Did you notice that we italicized two words in the paragraph above that explain the exact status of the S2T2 “comprehensive process”? Did you see those two words and the tense in which they were written? Go look again; we’ll wait right here for you.

Yeah. Future tense. That’s where the (former) IP Directorate is right now; it’s writing about a future outcome which has not yet come to pass. It has not yet come to pass because it’s not finished yet. It’s not finished yet because … well, the Report doesn’t say. We assert it’s not finished yet—and may never be finished—because it’s not the right approach.

Or because it’s not in the best interest of the (former) IP Directorate to actually complete the initiative. (More on that thought in a bit.)

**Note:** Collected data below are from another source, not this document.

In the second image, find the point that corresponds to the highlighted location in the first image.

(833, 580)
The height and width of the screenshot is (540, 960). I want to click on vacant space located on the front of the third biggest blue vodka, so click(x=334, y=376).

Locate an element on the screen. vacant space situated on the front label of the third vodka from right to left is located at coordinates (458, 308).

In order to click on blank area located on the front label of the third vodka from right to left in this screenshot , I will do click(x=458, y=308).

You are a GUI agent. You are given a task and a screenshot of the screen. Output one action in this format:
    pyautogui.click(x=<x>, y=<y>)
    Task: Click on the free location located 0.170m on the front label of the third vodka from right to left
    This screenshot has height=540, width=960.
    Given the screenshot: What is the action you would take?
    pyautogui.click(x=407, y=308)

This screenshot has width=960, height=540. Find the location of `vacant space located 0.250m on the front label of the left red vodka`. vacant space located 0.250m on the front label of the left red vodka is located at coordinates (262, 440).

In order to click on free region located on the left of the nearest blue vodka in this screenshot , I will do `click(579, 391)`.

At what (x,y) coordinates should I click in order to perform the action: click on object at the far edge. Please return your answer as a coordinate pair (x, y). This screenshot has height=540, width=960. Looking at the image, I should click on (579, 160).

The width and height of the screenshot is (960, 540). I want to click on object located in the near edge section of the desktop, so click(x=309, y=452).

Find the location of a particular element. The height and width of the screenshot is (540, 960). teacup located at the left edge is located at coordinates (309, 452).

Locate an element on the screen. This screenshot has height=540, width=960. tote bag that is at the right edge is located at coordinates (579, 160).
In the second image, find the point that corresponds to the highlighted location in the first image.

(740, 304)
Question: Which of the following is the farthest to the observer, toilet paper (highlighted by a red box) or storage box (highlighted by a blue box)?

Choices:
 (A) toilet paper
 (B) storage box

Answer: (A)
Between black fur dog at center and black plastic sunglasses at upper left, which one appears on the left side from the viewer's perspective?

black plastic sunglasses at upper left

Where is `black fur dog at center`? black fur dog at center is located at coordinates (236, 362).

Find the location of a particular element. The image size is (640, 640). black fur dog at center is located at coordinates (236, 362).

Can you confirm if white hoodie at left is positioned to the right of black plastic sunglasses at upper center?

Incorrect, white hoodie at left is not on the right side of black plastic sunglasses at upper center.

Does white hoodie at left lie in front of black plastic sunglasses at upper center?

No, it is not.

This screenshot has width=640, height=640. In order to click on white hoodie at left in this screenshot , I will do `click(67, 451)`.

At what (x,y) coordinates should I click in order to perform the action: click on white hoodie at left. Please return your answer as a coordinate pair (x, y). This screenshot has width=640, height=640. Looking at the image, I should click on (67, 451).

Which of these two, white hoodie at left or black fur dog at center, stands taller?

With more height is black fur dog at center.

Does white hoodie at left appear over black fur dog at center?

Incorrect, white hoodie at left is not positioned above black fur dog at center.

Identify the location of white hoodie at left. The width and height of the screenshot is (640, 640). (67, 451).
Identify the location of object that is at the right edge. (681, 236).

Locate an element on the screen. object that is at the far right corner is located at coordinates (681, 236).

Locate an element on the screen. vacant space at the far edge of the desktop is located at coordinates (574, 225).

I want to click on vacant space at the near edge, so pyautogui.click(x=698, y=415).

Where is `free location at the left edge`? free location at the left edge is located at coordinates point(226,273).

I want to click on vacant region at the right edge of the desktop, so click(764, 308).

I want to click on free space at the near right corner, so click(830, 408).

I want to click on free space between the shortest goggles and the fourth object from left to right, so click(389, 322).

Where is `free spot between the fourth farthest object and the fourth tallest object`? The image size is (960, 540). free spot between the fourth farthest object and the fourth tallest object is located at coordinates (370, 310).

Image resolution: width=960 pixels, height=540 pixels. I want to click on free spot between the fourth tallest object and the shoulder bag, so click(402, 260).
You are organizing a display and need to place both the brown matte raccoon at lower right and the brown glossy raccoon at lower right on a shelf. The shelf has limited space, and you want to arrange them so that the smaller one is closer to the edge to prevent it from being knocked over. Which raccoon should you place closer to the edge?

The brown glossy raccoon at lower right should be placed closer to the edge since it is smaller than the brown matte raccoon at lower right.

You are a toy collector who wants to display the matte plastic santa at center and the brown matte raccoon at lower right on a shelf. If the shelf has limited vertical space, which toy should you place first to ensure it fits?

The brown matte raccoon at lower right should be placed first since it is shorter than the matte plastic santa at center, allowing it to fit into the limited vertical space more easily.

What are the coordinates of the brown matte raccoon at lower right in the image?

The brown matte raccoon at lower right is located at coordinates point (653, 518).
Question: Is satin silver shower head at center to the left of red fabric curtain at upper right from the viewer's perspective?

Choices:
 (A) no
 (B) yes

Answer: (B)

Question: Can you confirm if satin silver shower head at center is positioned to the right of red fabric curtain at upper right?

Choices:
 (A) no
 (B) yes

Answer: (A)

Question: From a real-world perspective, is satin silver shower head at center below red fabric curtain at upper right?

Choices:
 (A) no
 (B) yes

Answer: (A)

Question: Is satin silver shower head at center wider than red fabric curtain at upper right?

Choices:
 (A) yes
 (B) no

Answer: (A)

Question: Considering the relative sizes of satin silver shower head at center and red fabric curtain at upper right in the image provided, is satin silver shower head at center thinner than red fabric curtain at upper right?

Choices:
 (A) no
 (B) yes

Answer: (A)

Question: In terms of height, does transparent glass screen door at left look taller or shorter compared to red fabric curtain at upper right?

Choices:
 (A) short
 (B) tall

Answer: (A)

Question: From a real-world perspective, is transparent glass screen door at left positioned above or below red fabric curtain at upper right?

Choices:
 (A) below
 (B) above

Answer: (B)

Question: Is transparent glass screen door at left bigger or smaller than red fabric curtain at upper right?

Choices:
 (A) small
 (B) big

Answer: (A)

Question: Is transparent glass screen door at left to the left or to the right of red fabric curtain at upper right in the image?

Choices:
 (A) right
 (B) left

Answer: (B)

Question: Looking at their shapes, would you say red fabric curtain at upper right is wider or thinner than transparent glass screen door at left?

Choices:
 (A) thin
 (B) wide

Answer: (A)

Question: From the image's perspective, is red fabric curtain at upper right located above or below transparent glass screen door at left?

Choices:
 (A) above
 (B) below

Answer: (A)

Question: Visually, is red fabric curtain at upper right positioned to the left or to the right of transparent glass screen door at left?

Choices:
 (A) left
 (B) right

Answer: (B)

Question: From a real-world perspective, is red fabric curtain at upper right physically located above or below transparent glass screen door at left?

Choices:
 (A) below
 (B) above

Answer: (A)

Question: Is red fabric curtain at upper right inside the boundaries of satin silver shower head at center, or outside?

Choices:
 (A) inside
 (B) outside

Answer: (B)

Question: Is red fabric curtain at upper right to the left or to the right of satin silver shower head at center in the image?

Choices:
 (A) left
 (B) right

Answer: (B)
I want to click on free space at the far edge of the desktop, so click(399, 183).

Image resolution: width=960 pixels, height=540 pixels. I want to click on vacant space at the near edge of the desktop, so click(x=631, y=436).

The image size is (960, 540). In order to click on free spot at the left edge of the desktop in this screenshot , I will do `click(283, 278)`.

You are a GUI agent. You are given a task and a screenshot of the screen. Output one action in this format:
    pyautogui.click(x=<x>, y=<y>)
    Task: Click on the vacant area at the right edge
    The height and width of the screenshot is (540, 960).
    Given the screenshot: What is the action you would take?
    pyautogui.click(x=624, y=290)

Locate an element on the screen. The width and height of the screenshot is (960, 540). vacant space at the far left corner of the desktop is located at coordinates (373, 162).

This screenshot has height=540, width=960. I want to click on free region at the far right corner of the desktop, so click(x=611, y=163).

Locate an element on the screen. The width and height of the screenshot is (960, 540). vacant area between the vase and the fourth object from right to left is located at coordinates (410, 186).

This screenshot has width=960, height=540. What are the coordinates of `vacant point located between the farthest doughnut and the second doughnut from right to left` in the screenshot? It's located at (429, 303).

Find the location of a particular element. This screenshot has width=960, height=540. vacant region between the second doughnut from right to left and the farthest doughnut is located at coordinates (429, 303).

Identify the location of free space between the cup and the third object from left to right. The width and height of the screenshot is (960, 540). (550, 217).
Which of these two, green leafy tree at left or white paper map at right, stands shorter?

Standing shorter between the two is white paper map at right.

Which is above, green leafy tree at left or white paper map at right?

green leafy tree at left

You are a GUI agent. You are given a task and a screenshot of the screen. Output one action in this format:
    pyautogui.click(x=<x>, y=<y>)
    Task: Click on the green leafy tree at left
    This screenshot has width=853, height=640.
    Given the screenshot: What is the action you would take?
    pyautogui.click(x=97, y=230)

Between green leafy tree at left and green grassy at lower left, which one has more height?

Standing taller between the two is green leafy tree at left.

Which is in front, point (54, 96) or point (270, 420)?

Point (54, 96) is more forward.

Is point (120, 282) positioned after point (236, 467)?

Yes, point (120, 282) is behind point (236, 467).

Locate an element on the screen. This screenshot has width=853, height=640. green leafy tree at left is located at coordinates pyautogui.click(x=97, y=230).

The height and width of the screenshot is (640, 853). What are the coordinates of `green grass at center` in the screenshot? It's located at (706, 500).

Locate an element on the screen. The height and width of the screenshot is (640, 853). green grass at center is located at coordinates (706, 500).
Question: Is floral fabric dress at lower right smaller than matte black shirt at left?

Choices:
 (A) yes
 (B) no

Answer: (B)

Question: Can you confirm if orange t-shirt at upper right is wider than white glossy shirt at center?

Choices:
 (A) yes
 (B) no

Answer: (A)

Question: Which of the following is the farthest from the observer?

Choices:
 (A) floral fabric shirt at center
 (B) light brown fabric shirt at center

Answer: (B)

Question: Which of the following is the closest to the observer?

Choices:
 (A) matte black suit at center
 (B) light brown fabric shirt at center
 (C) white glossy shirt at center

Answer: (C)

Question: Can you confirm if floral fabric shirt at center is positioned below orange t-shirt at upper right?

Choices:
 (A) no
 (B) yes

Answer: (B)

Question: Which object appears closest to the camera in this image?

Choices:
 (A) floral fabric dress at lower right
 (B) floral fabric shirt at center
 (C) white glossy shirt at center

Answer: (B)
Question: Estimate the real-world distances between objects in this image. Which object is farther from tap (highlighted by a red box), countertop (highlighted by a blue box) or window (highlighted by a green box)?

We could keep going, but why bother? The fact of the matter is that, by the time the S2T2 process is completed, it will be far too late to affect decisions that will need to be made in 2013 and 2014. Nice job, folks.

Looking to accentuate the positive, the big accomplishments for FY 2011 seemed to be – (1) development of a S2T2 “screening template” by which to input S2T2 data when it ever becomes available, and (2) reorganization and renaming of the (former) IP Directorate into something that’s now called “DASD (MIBP)”.

So what was formerly the Industrial Policy Directorate is now the Deputy Assistant Secretary for Defense (DASD) for Manufacturing and Industrial Base Policy (MIBP). The office has been promoted up in the DOD hierarchy, the office lead has been promoted, and the “realigned” organization now has a long-term “priority” mission that it can use to drive funding requests.

This, readers, is what success looks like at the DOD.

The fact that the DOD bureaucracy is growing in a time of budget cut-backs, and that there is no tangible output from this long-term “comprehensive process” for identifying weak points in the defense industrial supply chain—and, indeed, that no S2T2 completion date has even been set—should not be used to judge these individuals. They are winning by their own applicable criteria.

And if they ever do issue a comprehensive S2T2 analysis, their importance in the Pentagon foodchain will diminish. Which is, perhaps, one reason that the initiative may not ever make as much progress as we think it should.

So while the DOD bureaucrats are reorganizing, so is the industrial base they are supposed to be analyzing. The industrial base is reorganizing and evolving quickly, in response to the endemic forces of the marketplace. In contrast to the nimble movements of the market, the bureaucrats are progressing far more slowly than we think they should be. And they are perhaps sauntering down the wrong path.

What’s interesting to contemplate is the impact of the market reorganizations on the S2T2 analysis. By the time DOD gets the S2T2 data input into the database (using the approved template), we predict that data is going to be largely obsolete, overtaken by real-life events such as mergers, acquisitions, divestitures, spin-offs, and bankruptcies. By the time the S2T2 analysis is completed—if it ever is—it will describe an industrial base that no longer exists.

But that’s okay.

We’re quite sure that the good folks at DASD (MIBP) will be willing to undertake a new S2T2 analysis, if more resources and funding can only be made available to them.